EXERCISE DETAILS =>
An exact retyping of all lines below is the answer; pictures do not belong in it.

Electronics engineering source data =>
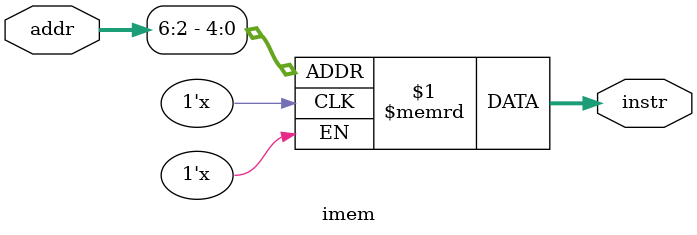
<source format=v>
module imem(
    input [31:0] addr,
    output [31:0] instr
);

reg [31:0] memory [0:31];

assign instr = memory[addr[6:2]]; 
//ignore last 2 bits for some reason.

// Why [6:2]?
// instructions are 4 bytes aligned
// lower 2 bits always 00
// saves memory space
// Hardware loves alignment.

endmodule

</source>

REPLY TO THE EXERCISE =>
<source format=v>
module imem(
    input [31:0] addr,
    output [31:0] instr
);

reg [31:0] memory [0:31];

assign instr = memory[addr[6:2]]; 
//ignore last 2 bits for some reason.

// Why [6:2]?
// instructions are 4 bytes aligned
// lower 2 bits always 00
// saves memory space
// Hardware loves alignment.

endmodule

</source>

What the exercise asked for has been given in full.